Roos: Ganz verschiedene, ja. Ich spielte Theater in Frankreich und konnte kein Wort Französisch! Die Franzosen wussten das gar nicht. Ich habe mir die Texte in Phonetik aufgeschrieben und hatte keinen Akzent – das ist das Verrückte! Aber ich sang auch auf Schwedisch und Japanisch, das funktionierte auch. Ich habe wohl gute Ohren.

prisma: Sie traten mehrere Wochen im Pariser Olympia auf. War Ihnen damals schon bewusst, dass Sie eine von ganz wenigen Deutschen sind, denen diese Ehre zuteil wurde?

Roos: Ich bin sogar die Einzige, der das passiert ist. Reinhard Mey ist der andere Deutsche. Das war schon eine tolle Zeit. Ich wollte ja immer Chanson-Sängerin werden.

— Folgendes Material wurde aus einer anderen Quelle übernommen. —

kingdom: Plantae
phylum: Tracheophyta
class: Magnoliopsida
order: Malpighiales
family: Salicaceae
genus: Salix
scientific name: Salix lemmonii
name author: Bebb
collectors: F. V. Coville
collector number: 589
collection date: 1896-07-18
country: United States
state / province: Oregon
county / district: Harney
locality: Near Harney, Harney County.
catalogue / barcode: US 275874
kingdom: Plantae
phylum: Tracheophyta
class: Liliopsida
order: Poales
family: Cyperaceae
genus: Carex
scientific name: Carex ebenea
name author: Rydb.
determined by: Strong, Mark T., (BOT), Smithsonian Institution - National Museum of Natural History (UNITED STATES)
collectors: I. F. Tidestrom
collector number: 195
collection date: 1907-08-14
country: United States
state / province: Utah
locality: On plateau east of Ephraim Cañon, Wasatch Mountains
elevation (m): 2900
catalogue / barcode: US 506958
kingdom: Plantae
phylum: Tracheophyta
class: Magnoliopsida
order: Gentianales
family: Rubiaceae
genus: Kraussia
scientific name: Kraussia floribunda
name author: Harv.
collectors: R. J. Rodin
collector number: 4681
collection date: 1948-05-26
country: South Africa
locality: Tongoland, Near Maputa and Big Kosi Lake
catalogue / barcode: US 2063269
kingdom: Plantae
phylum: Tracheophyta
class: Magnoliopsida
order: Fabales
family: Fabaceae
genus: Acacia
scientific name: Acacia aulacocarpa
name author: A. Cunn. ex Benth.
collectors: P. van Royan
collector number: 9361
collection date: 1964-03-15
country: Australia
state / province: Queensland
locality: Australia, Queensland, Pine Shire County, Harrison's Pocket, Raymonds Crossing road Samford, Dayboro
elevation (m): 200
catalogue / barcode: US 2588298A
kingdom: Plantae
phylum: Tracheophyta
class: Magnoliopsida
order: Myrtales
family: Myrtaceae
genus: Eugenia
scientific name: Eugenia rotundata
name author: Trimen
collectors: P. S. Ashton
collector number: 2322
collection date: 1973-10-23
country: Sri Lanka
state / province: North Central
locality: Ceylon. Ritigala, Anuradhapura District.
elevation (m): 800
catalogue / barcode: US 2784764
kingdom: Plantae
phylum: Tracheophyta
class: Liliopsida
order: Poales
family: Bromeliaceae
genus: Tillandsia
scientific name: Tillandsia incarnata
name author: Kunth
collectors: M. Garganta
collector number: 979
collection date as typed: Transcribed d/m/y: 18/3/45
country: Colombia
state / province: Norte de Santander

Françoise Hardy und Edith Piaf waren meine Königinnen!

prisma: Eine Karriere als Chanson-Sängerin – warum ist damals vorerst nichts daraus geworden?

Roos: Leider war diese Musik in Deutschland überhaupt nicht angesagt zu der Zeit. Das war traurig für mich, aber ich sagte mir dann: "Okay, wenn du jetzt mit etwas anderem Erfolg hast, kannst du dir vielleicht etwas aufbauen und dich mit der Zeit verändern." Und genau das ist passiert.

prisma: Country-Sänger Gunter Gabriel soll zeitweise Ihr Fanklub-Leiter gewesen sein ...

Roos: Als er noch nicht bekannt war, ja. Vermutlich war er Angestellter bei der Plattenfirma. Ich selbst erinnere mich da gar nicht daran und habe auch nie herausbekommen, was da genau los war.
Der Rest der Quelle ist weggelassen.